WHAT THIS TASK INVOLVES » Retype, word for word, the lines from the first line of the entries through the line that holds "interior will take your breath away."; leave out the pictures.

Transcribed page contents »
Start of Block

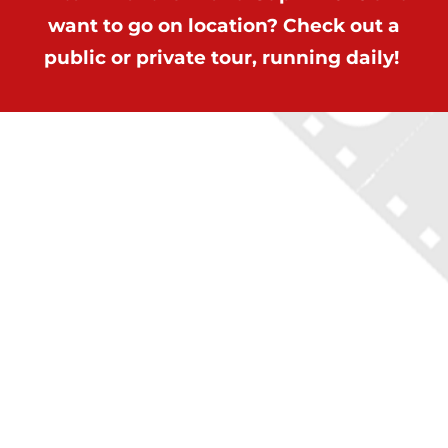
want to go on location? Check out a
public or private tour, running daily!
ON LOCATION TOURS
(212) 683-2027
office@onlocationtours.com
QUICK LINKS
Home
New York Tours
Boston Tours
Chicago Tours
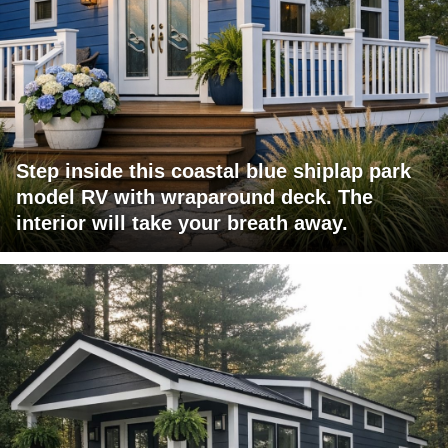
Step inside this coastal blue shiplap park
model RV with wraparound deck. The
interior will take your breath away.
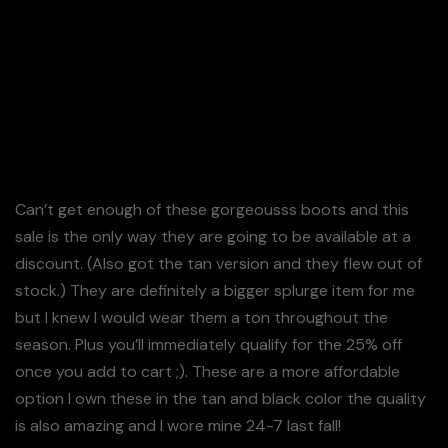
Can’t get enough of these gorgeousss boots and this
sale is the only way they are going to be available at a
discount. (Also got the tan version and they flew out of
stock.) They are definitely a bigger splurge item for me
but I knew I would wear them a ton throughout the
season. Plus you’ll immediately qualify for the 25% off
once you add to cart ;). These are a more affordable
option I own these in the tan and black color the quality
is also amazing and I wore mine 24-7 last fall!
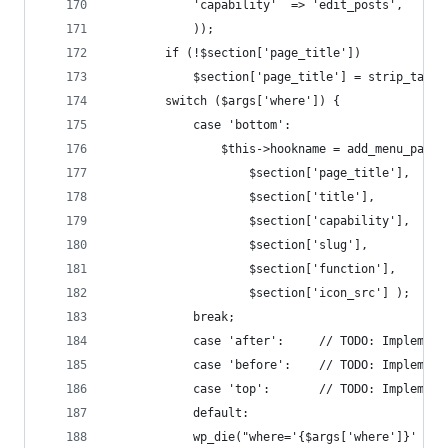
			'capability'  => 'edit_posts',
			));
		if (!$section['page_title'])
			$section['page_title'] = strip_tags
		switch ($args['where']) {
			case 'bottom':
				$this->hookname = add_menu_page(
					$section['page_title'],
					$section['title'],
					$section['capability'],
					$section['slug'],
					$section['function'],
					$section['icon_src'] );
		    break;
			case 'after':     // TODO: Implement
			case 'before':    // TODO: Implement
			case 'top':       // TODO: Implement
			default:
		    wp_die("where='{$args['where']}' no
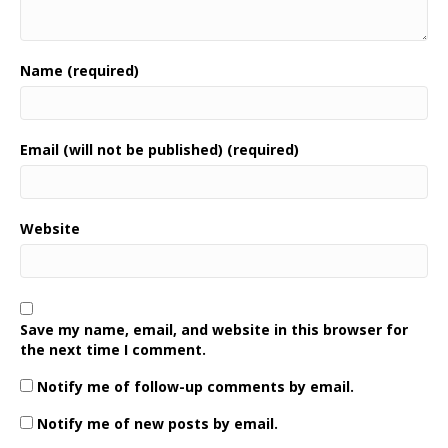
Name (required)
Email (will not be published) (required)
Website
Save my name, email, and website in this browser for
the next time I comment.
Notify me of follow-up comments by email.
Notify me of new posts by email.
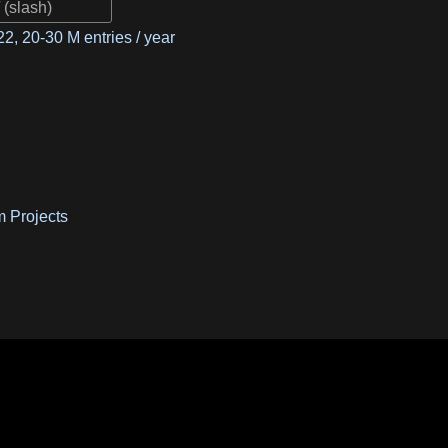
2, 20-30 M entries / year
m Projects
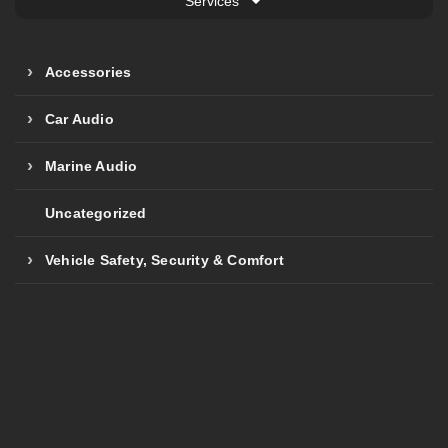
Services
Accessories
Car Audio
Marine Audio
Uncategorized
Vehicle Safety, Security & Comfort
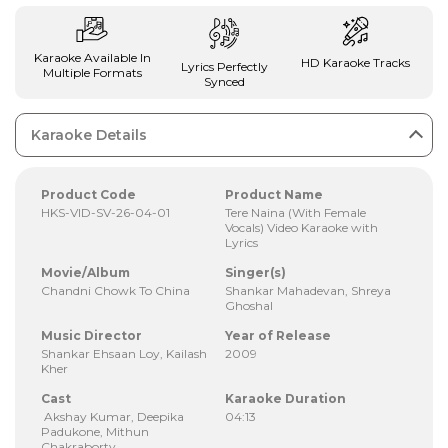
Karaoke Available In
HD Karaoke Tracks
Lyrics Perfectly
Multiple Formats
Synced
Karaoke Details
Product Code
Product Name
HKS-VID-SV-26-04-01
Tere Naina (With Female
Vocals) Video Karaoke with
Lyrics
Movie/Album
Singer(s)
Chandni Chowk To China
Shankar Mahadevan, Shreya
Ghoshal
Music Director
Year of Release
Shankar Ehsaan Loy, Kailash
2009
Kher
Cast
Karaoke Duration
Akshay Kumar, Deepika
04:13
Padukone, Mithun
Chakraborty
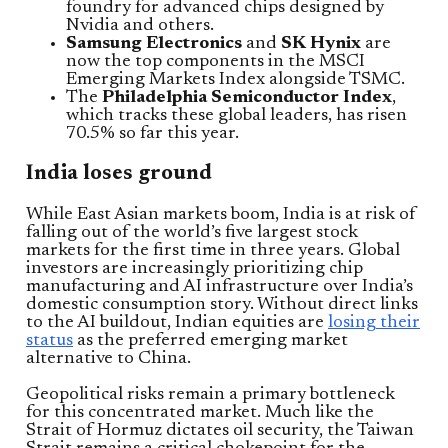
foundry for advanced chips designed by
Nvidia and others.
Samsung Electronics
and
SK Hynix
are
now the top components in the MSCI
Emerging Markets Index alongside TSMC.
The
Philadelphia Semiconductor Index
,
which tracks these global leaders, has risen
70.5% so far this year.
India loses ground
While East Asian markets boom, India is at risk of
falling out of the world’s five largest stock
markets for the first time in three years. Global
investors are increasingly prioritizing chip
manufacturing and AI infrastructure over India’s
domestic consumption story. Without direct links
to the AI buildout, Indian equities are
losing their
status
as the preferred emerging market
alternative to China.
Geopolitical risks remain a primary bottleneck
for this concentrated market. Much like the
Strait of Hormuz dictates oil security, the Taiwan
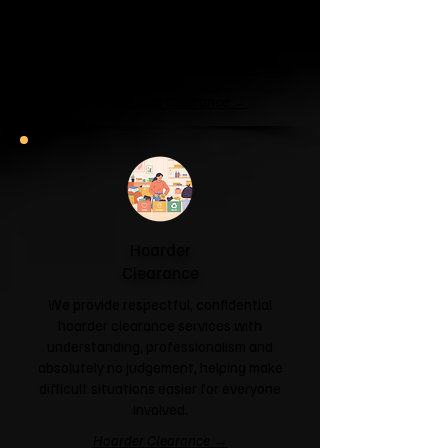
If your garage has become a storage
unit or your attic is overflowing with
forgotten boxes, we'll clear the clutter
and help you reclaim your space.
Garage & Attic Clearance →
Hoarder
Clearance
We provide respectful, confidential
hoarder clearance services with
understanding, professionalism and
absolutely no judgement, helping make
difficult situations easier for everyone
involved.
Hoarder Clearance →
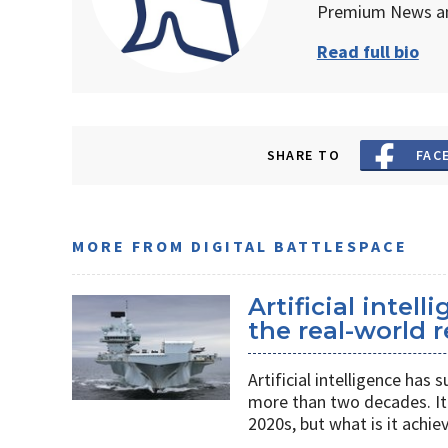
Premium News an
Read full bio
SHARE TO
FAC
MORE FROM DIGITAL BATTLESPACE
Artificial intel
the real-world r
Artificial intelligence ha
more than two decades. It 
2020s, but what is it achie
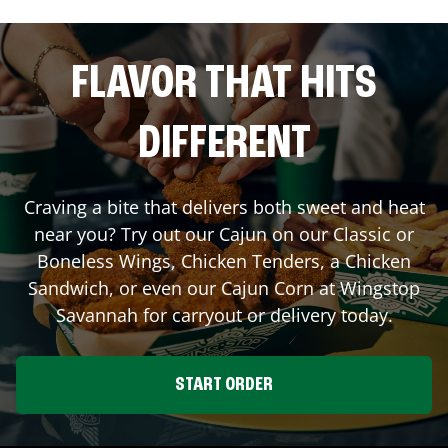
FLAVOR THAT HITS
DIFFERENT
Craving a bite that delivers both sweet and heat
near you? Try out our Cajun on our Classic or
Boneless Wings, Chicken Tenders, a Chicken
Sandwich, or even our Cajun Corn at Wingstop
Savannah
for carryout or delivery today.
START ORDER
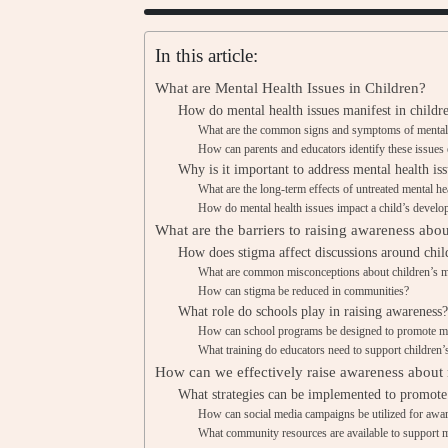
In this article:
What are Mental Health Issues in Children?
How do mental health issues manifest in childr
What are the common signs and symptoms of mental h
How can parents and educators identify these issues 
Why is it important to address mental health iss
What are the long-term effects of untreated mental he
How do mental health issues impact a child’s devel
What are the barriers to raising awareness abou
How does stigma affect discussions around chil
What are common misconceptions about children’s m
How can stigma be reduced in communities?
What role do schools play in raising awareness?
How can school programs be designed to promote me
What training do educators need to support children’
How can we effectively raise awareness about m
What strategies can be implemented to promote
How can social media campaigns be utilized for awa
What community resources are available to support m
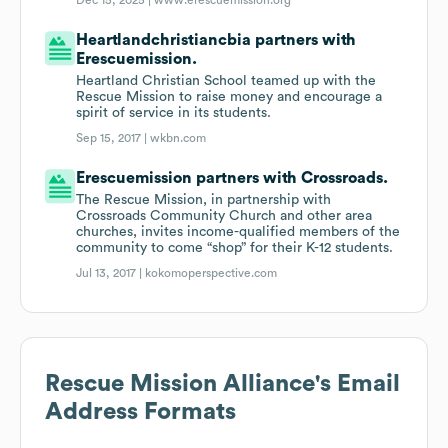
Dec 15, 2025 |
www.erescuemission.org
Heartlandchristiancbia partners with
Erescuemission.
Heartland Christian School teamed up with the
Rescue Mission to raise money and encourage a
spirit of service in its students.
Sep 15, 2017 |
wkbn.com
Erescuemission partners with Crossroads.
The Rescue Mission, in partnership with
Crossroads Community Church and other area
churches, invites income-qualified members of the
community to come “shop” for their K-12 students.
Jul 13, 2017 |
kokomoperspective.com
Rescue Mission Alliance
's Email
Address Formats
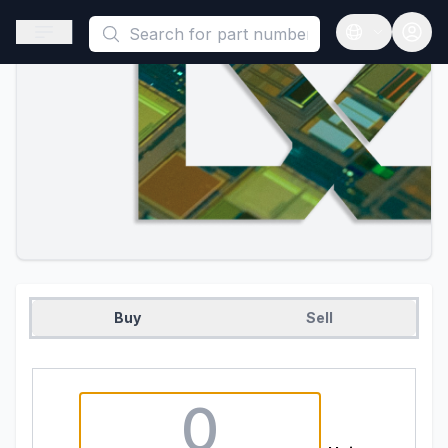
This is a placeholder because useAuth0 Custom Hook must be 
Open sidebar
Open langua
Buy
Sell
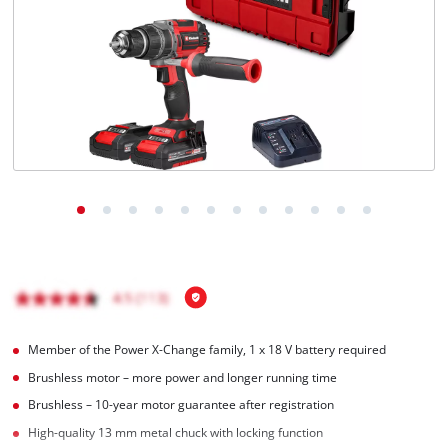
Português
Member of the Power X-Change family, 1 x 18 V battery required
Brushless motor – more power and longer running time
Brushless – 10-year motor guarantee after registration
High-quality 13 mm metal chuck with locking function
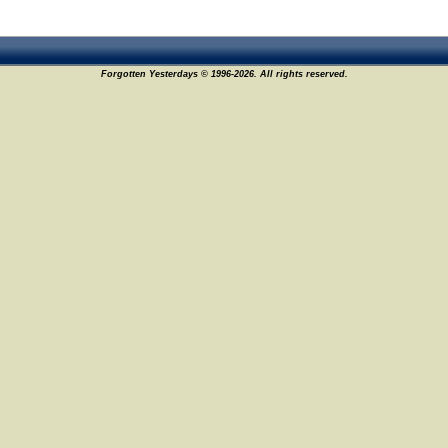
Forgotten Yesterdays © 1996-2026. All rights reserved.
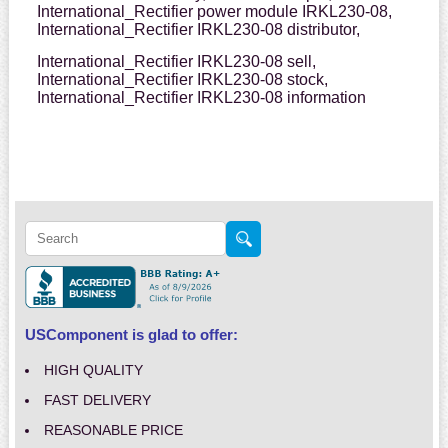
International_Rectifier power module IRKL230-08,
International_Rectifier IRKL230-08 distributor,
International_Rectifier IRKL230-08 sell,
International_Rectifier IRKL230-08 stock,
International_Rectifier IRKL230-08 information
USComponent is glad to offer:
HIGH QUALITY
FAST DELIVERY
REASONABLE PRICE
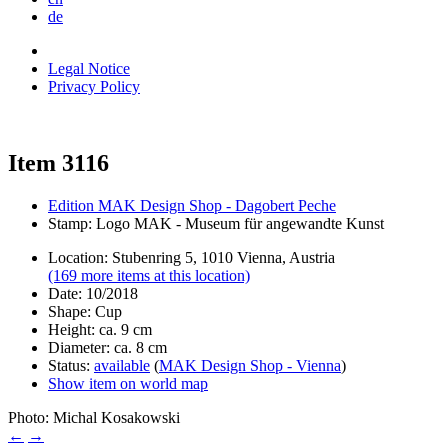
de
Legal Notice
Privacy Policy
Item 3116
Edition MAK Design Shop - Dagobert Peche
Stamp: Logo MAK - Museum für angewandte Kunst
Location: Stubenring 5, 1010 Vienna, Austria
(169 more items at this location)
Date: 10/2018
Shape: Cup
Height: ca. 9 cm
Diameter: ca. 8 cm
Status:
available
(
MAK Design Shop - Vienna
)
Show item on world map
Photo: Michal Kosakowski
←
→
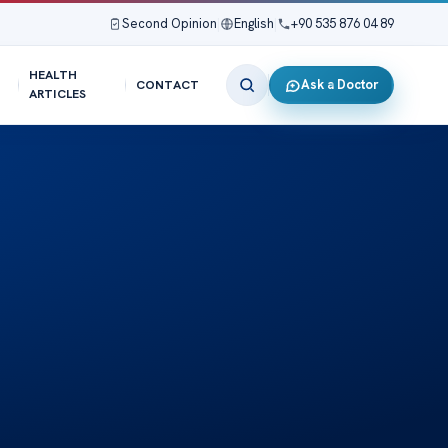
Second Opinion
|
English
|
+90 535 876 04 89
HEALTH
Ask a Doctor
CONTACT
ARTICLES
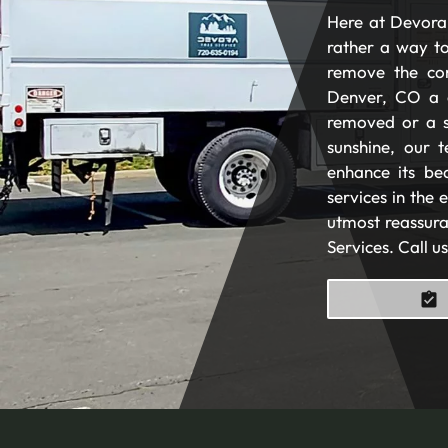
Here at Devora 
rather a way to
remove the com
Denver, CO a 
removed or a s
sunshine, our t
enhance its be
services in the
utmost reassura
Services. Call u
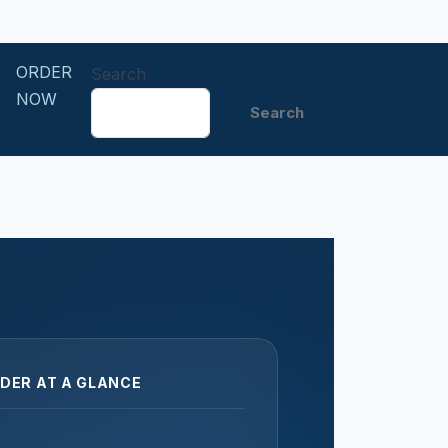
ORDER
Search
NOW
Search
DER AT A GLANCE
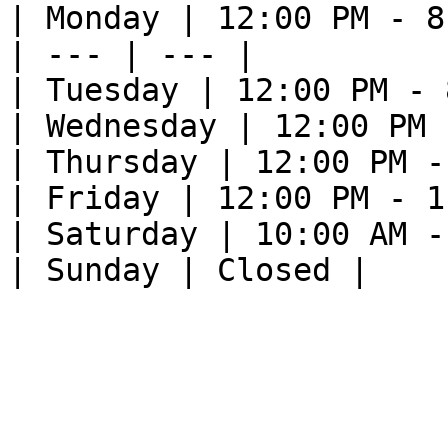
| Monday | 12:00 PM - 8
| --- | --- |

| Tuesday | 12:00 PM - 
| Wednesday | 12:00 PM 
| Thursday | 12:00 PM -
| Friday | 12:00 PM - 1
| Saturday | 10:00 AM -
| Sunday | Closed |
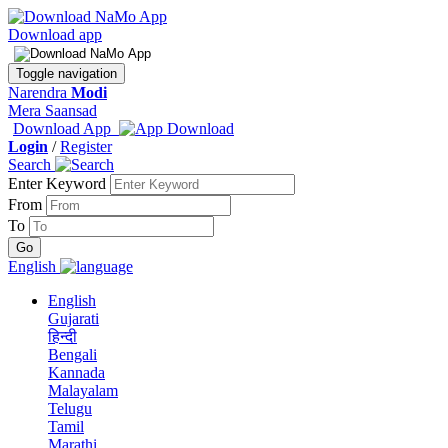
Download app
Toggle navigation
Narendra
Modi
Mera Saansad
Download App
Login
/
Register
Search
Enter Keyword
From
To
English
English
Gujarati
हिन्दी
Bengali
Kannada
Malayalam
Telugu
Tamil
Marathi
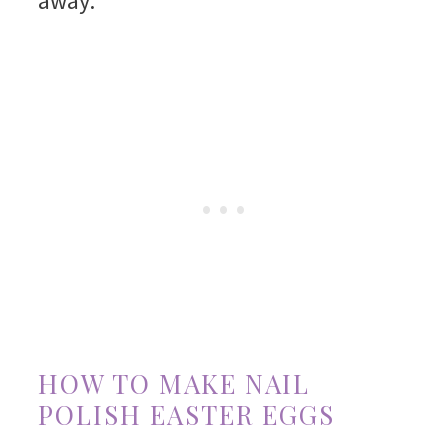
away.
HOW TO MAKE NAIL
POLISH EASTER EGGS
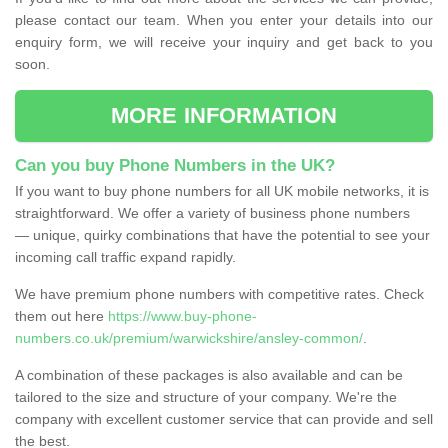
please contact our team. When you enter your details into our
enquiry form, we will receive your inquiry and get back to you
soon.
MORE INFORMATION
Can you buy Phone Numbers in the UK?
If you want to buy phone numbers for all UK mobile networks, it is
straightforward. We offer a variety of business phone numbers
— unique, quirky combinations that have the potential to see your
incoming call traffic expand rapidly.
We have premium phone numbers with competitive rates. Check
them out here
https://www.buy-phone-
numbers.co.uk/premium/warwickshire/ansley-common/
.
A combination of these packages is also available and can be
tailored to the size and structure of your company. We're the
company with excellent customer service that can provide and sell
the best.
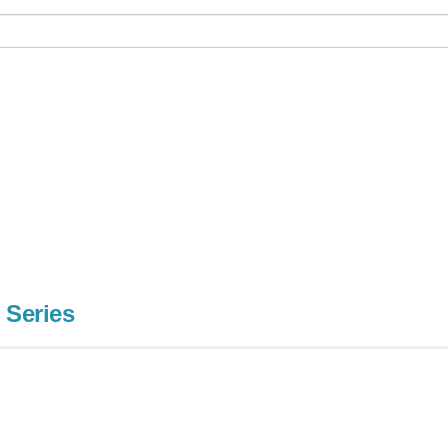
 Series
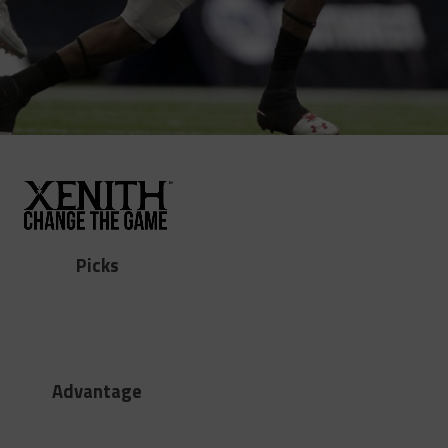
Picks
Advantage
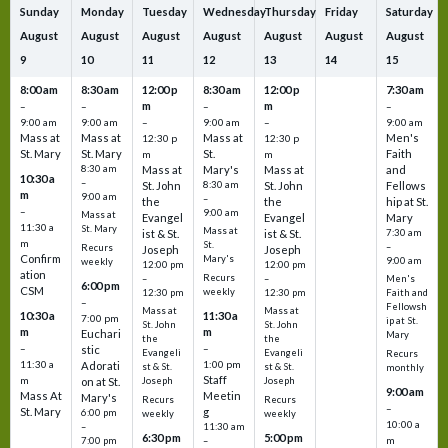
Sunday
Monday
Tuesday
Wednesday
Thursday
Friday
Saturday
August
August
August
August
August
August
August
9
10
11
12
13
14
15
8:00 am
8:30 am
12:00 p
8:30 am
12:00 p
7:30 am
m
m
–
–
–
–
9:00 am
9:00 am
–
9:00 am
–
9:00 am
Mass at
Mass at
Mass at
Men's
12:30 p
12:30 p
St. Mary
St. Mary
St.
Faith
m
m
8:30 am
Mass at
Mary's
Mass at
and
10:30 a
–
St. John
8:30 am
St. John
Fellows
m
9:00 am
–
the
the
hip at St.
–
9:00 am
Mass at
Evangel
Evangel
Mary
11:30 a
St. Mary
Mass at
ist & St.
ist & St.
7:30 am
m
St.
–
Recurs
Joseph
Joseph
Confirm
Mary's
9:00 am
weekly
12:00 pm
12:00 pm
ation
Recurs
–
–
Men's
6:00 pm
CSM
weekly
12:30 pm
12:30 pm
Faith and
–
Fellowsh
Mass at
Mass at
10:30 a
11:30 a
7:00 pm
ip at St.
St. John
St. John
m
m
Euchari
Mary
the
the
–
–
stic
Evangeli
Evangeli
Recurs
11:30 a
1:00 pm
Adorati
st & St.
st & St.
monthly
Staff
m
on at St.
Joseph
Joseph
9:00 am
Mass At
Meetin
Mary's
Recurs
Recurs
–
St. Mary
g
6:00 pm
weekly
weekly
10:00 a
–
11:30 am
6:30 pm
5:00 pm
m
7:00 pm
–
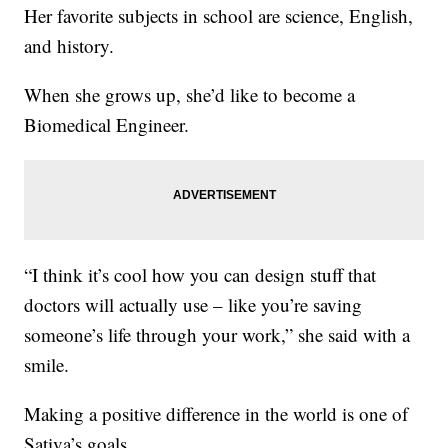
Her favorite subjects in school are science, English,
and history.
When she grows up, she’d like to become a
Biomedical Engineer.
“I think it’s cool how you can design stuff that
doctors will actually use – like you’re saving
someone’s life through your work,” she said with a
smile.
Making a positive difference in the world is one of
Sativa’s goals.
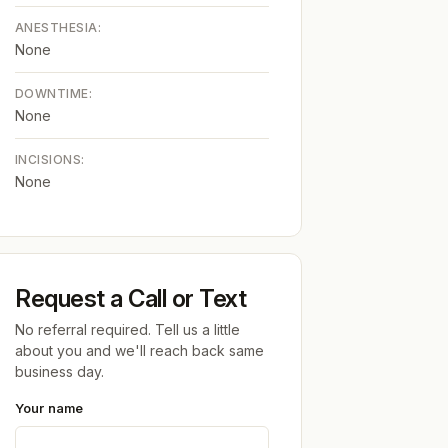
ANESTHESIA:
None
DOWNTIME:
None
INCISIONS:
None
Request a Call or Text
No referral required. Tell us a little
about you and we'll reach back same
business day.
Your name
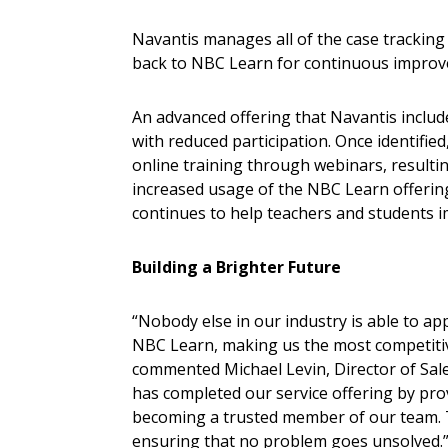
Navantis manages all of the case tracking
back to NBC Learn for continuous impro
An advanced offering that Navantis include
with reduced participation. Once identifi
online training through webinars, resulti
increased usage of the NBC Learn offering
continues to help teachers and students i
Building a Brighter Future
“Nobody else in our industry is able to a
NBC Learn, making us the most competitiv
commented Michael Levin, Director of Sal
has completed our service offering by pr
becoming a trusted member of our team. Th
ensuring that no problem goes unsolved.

End of Block

RESULT »
want to go on location? Check out a
public or private tour, running daily!
ON LOCATION TOURS
(212) 683-2027
office@onlocationtours.com
QUICK LINKS
Home
New York Tours
Boston Tours
Chicago Tours
Step inside this coastal blue shiplap park
model RV with wraparound deck. The
interior will take your breath away.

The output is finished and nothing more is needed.